In the story, Jesus met the lepers on his way to Jerusalem. They lived on the region between Samaria and Galilee. Being cut-off from the towns/villages where their livelihood depended on, those lepers must have lived in dire poverty. It is not surprising that the only thing that the leper, who returned to Jesus, could do was praising God, as loud as he could, thanking Jesus, and prostrating himself at Jesus’ feet. And this was the kind of attitude that Jesus expected: an acknowledgement of one’s own helplessness in God’s presence and a deep sense of real gratitude that was born out of such awareness.
Now some may wonder why the other nine lepers did not return to Jesus to say, “Thank you”. Luke did not give us any specific reasons. But, at the end of the story, he told us that the only person who returned to Jesus was a Samaritan. And Jesus himself made a comment that out of the ten lepers, only the foreigner returned.
So the other nine must have been Jewish. Thus we can assume that the reason they failed to return must have been because they thought that it was their right, as members of God’s chosen people, to be healed. They must have seen the healing as a right, not as a privilege.
The Samaritan, on the other hand, had no reason to be arrogant. He was, after all, a Samaritan, an enemy of the Jewish people. And if he, the enemy, was healed by the person who was supposed to be his enemy, than the healing was definitely not his right; it must have been a gift. That was why he returned to Jesus, praising God with a loud voice.
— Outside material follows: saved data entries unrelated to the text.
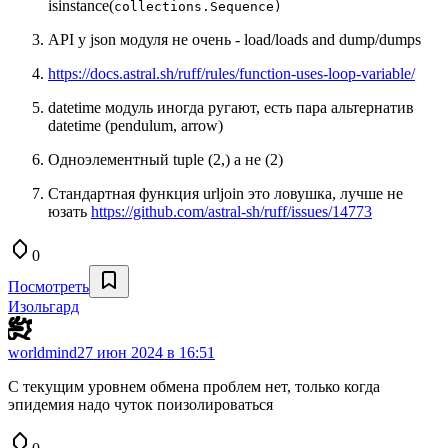
isinstance(
collections.Sequence)
API у json модуля не очень - load/loads and dump/dumps
https://docs.astral.sh/ruff/rules/function-uses-loop-variable/
datetime модуль иногда ругают, есть пара альтернатив
datetime (pendulum, arrow)
Одноэлементный tuple (2,) а не (2)
Стандартная функция urljoin это ловушка, лучше не
юзать
https://github.com/astral-sh/ruff/issues/14773
0
Посмотреть
Изольгард
worldmind
27 июн 2024 в 16:51
С текущим уровнем обмена проблем нет, только когда
эпидемия надо чуток поизолироваться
Friends, a deep sense of gratitude is born out of our acknowledgement that all that we have is a privilege, not a right. It is born out of an understanding that we have what we have not mainly because we deserve it, but because of God's grace and other’s generosity. Our well being, socially, emotionally, physically, and spiritually depends on the care and love given to us by those people around us. Even our very existence in this world depends on our environment that has provided us with a space good enough to live in and to prosper.
Since the Enlightenment, we, human beings, have fooled ourselves into believing that we are solely responsible for our very own survival and existence. The truth of the matter is, we are not. There are many things that we have no control whatsoever.
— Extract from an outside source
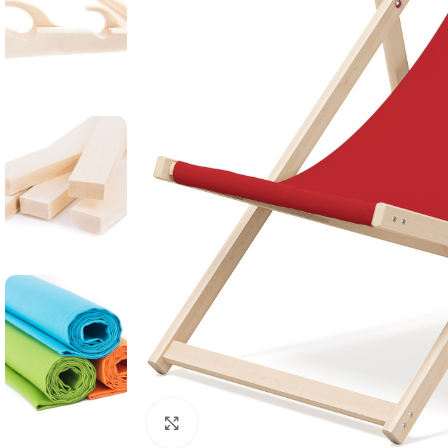
Κλικ για μεγέθυνση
Therefore, living in a society where everything is measured by its economic value, we need to have contra-values. We need to start to learn again to give thanks to God for our own well-being, even for our own existence. Just like the leper from Samaria, we need to remind ourselves that without God, by our own effort, we would not be here. We need to have an open and humble attitude to accept the gifts from God that enable us to have richer and fuller life.
Going back to my experience on the bus, I need to remind myself that my safety on the road is not really because of the money I’ve paid, but because of the diligence of the driver. Therefore, I need to thank the driver, whether or not I like the person. I need to remind myself to mind my P’s and Q’s, because when we say thank you, we acknowledge our inability to pay back the act of generosity given to us.
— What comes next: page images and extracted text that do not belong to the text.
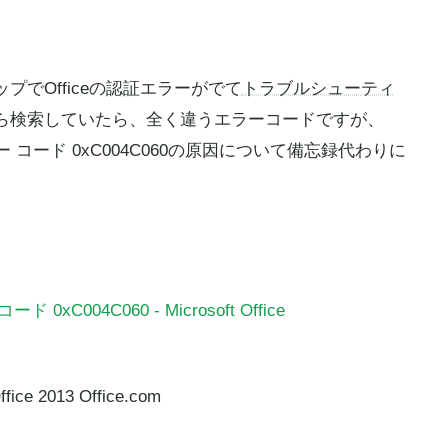
でOfficeの認証エラーがでて
トラブルシューティ
ら検索していたら、全く違うエラーコードですが、
ラー コード 0xC004C060の原因について備忘録代わりに
xC004C060 - Microsoft Office
ice 2013 Office.com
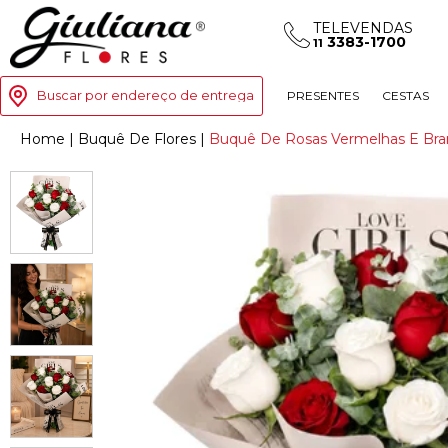
TELEVENDAS
3383-1700
11
Buscar por endereço de entrega
PRESENTES
CESTAS
Home
|
Buquê De Flores
|
Buquê De Rosas Vermelhas E Bran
During this season of Lent, we need to remind ourselves that we all are recipients of the greatest gift of all: the Son of God who died on the cross to bring healing to the world. We have done nothing that makes us deserve such gift. It is all given to us by the grace of God and not by our own effort or goodness. The only way appropriate for us to respond is to receive the gift with an open heart and a deep sense of gratitude. And, just like the video that we watched this morning reminds us, gratitude changes everything. Amen.